▸ **Exercise materials**:
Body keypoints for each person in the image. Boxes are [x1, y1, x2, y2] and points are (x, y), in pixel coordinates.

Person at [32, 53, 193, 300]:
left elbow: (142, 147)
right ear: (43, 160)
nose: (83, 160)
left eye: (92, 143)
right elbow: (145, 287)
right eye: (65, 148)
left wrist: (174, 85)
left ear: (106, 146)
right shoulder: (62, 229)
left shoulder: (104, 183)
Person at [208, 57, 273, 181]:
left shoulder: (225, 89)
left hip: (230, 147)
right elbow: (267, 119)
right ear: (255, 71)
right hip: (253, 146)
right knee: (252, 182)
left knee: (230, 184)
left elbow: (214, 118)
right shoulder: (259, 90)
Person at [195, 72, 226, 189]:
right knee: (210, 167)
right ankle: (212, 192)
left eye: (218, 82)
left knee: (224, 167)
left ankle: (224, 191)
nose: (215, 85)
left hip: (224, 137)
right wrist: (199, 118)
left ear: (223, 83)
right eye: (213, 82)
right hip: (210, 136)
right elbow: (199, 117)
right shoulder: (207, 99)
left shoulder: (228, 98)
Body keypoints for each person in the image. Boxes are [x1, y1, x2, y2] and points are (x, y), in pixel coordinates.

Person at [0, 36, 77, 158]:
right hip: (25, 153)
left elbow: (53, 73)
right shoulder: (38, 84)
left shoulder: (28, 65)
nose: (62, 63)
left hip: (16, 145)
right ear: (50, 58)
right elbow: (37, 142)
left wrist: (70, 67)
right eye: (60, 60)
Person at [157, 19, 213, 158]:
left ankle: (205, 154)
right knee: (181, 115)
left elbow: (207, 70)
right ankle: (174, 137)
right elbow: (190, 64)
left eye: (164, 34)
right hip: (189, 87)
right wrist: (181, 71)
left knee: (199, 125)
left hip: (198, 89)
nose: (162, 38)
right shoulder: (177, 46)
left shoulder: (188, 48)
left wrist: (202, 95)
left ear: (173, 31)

▸ **Work instructions**: Write out every entry again, keeping each line exactly the same.

▸ **Written answer**:
Body keypoints for each person in the image. Boxes are [x1, y1, x2, y2] and points are (x, y), in pixel coordinates.

Person at [32, 53, 193, 300]:
left elbow: (142, 147)
right ear: (43, 160)
nose: (83, 160)
left eye: (92, 143)
right elbow: (145, 287)
right eye: (65, 148)
left wrist: (174, 85)
left ear: (106, 146)
right shoulder: (62, 229)
left shoulder: (104, 183)
Person at [208, 57, 273, 181]:
left shoulder: (225, 89)
left hip: (230, 147)
right elbow: (267, 119)
right ear: (255, 71)
right hip: (253, 146)
right knee: (252, 182)
left knee: (230, 184)
left elbow: (214, 118)
right shoulder: (259, 90)
Person at [195, 72, 226, 189]:
right knee: (210, 167)
right ankle: (212, 192)
left eye: (218, 82)
left knee: (224, 167)
left ankle: (224, 191)
nose: (215, 85)
left hip: (224, 137)
right wrist: (199, 118)
left ear: (223, 83)
right eye: (213, 82)
right hip: (210, 136)
right elbow: (199, 117)
right shoulder: (207, 99)
left shoulder: (228, 98)
Body keypoints for each person in the image. Boxes are [x1, y1, x2, y2] and points are (x, y), in pixel coordinates.

Person at [0, 36, 77, 158]:
right hip: (25, 153)
left elbow: (53, 73)
right shoulder: (38, 84)
left shoulder: (28, 65)
nose: (62, 63)
left hip: (16, 145)
right ear: (50, 58)
right elbow: (37, 142)
left wrist: (70, 67)
right eye: (60, 60)
Person at [157, 19, 213, 158]:
left ankle: (205, 154)
right knee: (181, 115)
left elbow: (207, 70)
right ankle: (174, 137)
right elbow: (190, 64)
left eye: (164, 34)
right hip: (189, 87)
right wrist: (181, 71)
left knee: (199, 125)
left hip: (198, 89)
nose: (162, 38)
right shoulder: (177, 46)
left shoulder: (188, 48)
left wrist: (202, 95)
left ear: (173, 31)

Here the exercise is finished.